The Wounded Amazon in Art: a Psychoanalytic Approach

The Wounded Amazon in Art: a Psychoanalytic Approach

The Wounded Amazon in Art: A Psychoanalytic Approach

Rarely have archaeologists applied psychoanalytic theories to Greek and Roman art, though scholars and psychoanalysts have regularly employed them to better understand ancient myths and art from the Renaissance onwards (e.g. Caldwell 1989, Adams 1993). Scholars have approached the well-documented myths of the Amazons in Greek and Latin literature from many points of view (e.g., duBois 1982, Block 1995). I apply here psychoanalytic theory to partially explain the popularity of the Sciarra Amazon Type for the male Roman viewer. I focus on displacement and repressed narcissistic wounds and castration anxiety from childhood, without implying pathology or advocating reductionism.

Three famous bronze statues of wounded Amazons were dedicated in the sanctuary of Artemis at Ephesus in approximately 430 B.C. Each was frequently copied, especially in marble and almost exclusively in Roman Imperial times. Each series of copies and variations/adaptations are termed the Sciarra, Sosikles, and Mattei types. The especially evocative Sciarra Type portrays a standing Amazon with her raised right arm resting over her head. Her short chiton leaves her large breasts exposed and emphasized by framing drapery folds. Originally painted in red, the bleeding wound between her right breast and underarm dramatically contrasted with her light skin. She is dying. Her traditionally male enemy is unseen and unknown (Bol 1998).

The Amazons were unmotherly, battering their male children (Hp. Art. 53.1-10; D.S. 2.45.3) and, according to Strabo (11.5.1), living apart from them. Amazons cauterized the right breasts of their female children so they could become fine archers (Hp. Aër. 17.12-18; D.S. 2.45.3; 3.53.3), in effect blunting their potential maternal character. While Classical aesthetics insisted on portraying the body whole, the viewer could unconsciously perceive the wound near the breast as referencing its removal. The rage of war and wound near the breast suggest rage at the missing nurturing mother: a real wound in payment for the psychological wounding. The dripping wound contrasts with the breast that should have dripped milk.

The wound is an example of displacement of female genitalia. In Celsus and possibly the Hippocratics, the vulva is associated with a wound, a connection consistent with violent Greek and Latin sexual vocabulary (Staden 1991, Henderson 1991, Adams 1982). Its position is appropriate: the gesture of the raised arm and consequently raised right breast are erotically charged; both the crotch and armpit are depilated hollows. The vulva/wound highlights the reason for her defeat: she is a woman.
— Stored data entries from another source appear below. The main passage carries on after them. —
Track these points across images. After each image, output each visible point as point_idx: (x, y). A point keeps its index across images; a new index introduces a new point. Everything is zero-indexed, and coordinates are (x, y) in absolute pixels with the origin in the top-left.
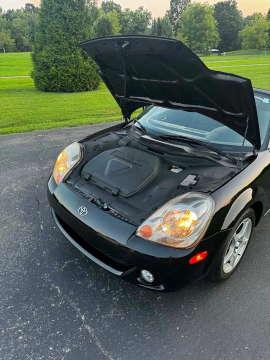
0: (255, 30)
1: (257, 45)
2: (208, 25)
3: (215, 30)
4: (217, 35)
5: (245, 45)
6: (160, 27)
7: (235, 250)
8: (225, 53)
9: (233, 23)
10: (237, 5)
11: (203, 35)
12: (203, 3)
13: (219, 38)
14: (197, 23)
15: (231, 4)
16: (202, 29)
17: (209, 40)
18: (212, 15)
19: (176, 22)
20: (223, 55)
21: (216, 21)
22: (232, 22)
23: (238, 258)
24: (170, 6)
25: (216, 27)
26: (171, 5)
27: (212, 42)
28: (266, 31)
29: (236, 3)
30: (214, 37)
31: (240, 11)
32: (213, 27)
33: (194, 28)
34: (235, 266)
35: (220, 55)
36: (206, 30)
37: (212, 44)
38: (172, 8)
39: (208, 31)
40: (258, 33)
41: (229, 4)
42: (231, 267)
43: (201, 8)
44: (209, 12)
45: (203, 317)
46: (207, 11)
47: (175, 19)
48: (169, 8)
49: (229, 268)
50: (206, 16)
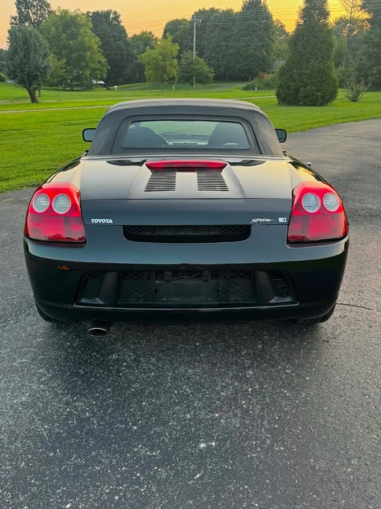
0: (160, 54)
1: (166, 77)
2: (88, 44)
3: (99, 52)
4: (104, 60)
5: (150, 76)
6: (26, 42)
8: (116, 87)
9: (120, 43)
10: (121, 17)
11: (81, 58)
12: (73, 11)
13: (107, 64)
14: (69, 40)
15: (111, 16)
16: (80, 50)
17: (92, 66)
18: (90, 29)
20: (114, 89)
21: (98, 39)
22: (117, 42)
24: (16, 10)
25: (99, 47)
26: (18, 8)
27: (98, 69)
28: (173, 58)
29: (119, 16)
30: (99, 62)
32: (95, 47)
33: (65, 48)
35: (109, 89)
36: (85, 51)
37: (98, 72)
38: (19, 13)
39: (88, 53)
40: (164, 60)
41: (109, 16)
43: (71, 17)
44: (84, 25)
46: (82, 23)
48: (15, 14)
50: (82, 30)
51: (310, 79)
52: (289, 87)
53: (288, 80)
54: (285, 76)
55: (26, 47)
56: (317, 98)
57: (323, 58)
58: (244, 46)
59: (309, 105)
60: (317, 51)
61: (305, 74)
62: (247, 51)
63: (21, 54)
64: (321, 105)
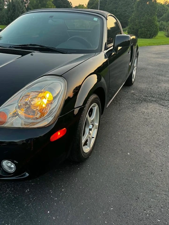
6: (14, 6)
7: (89, 132)
18: (52, 2)
19: (26, 5)
23: (93, 141)
31: (70, 2)
34: (91, 147)
42: (89, 148)
45: (71, 195)
47: (26, 3)
49: (87, 149)
50: (48, 3)
51: (144, 24)
52: (133, 29)
53: (133, 25)
54: (132, 23)
55: (13, 8)
56: (147, 34)
57: (151, 14)
58: (124, 11)
59: (143, 38)
60: (148, 11)
61: (142, 22)
62: (125, 14)
63: (11, 11)
64: (149, 38)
The wound has an etiological component. The removal of the right breast may allude to castration and the resultant female genitalia; the bleeding from the wound, menstruation, the monthly recalling of the wounding. For the male child, the bleeding and fantasies of castration were potential sources of anxiety that remained repressed in adulthood. (Note Plin. H.N. 7.64-66, 28.77-86; Col. 3.357-366 on menstruation.) Traditional psychoanalytic interpretations of Medusa’s beheading (e.g., Freud 1955; Seeling 2002) offer an etiological parallel, and Diodorus (3.52.4,7) places both Gorgons and Amazons in Libya. (Paradoxically, the oneness of the remaining breast in the myth gave the Amazons a phallic character accounting partially for their manly nature.)
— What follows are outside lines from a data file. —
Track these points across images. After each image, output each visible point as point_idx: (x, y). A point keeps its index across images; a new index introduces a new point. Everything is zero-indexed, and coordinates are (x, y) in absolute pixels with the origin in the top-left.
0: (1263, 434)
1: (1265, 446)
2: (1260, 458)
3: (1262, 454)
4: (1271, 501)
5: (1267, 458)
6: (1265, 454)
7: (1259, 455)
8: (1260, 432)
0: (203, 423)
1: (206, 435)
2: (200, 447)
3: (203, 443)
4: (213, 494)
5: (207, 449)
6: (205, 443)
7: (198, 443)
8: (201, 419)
Despite the myth’s inherent misogyny, the Amazon’s pain in death is muted. She stands with a calm expression befitting a cool, Classical aesthetic. The emotion-filled subtext was largely understated and the statue was more acceptable to a civilized audience. The Amazon appears weak, passive, beautiful, and erotically charged. Although her beauty partially reflects Classical aesthetics, these characteristics contrast with her hated or feared character, suggesting the mother as first perceived and desired but lost in the rage over her absence. Her punishment, the wound and death, allows for her former character to come to the fore. (For this reason, Achilles can fall in love with the dying Penthesileia and the frightening gorgoneion can become the beautiful Medusa Rondanini.) Given the sculpture’s Classical origins, Romans might well have perceived it as “high art” with the unconscious ideas safely repressed.

Not coincidentally, the Sosikles Type showed an Amazon wounded at her right breast; the Mattei Type, at her thigh.